*THE PROBLEM*: Rewrite the lines of the listing below, starting with the line containing "At which label does 0/4 first exceed 1?" and continuing through the end of the listing, replacing "label" with "category" and leaving everything else unchanged.

THE DATA section start

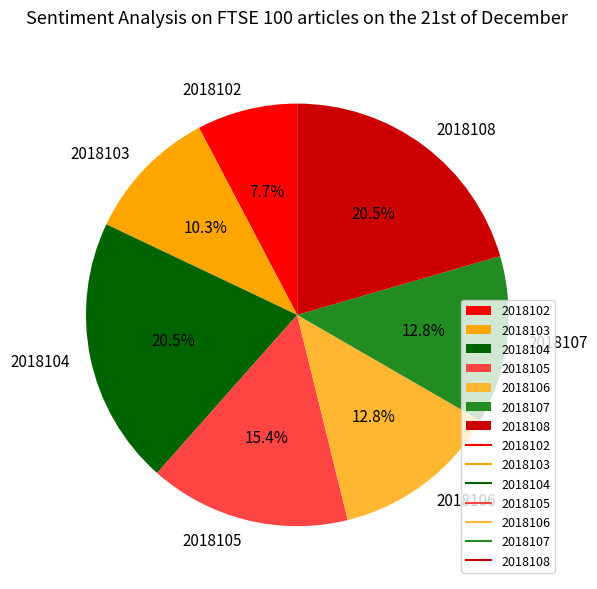

Count the number of slices in the pie.

7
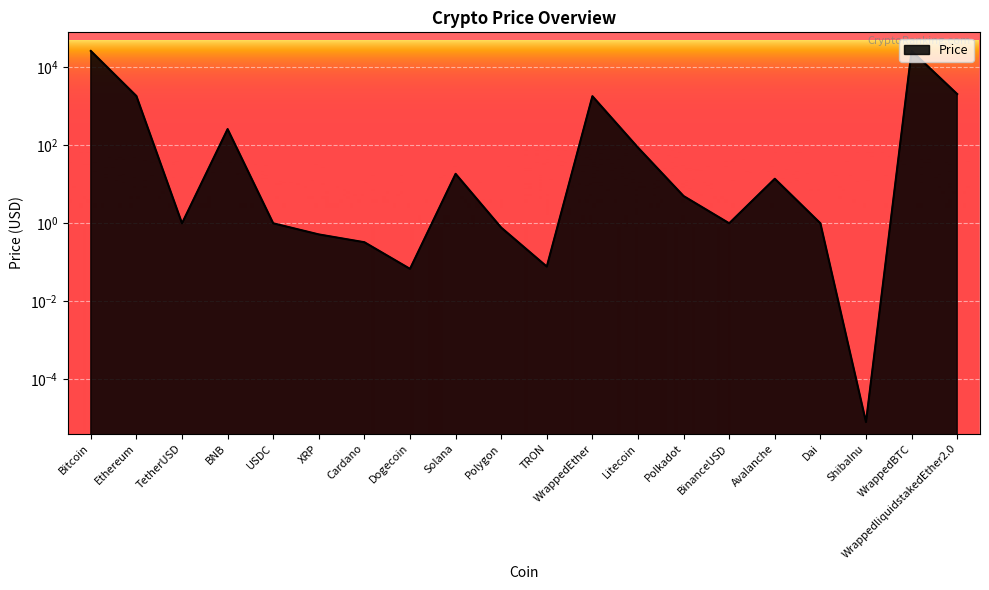

How many data points are less than 4?

10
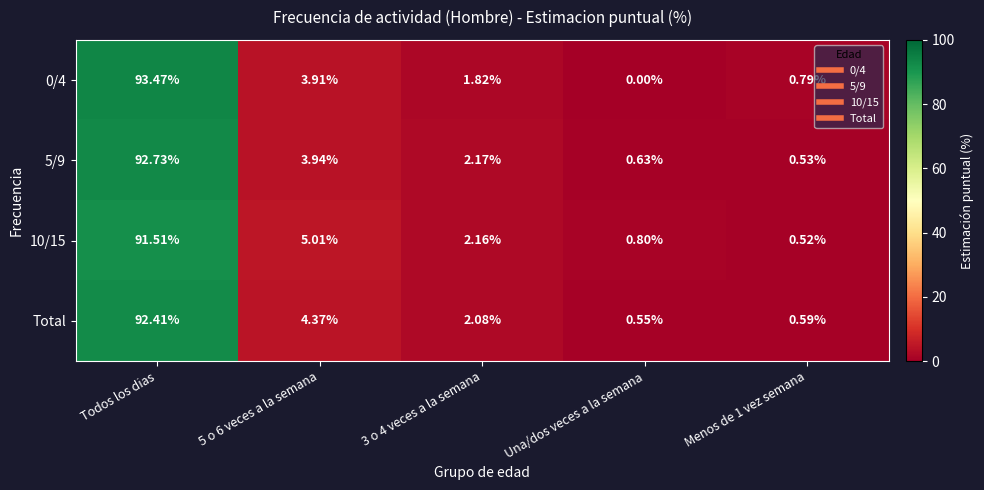

At which label does 0/4 first exceed 1?

Todos los dias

THE DATA section end

*SOLUTION TO THE PROBLEM*:
At which category does 0/4 first exceed 1?

Todos los dias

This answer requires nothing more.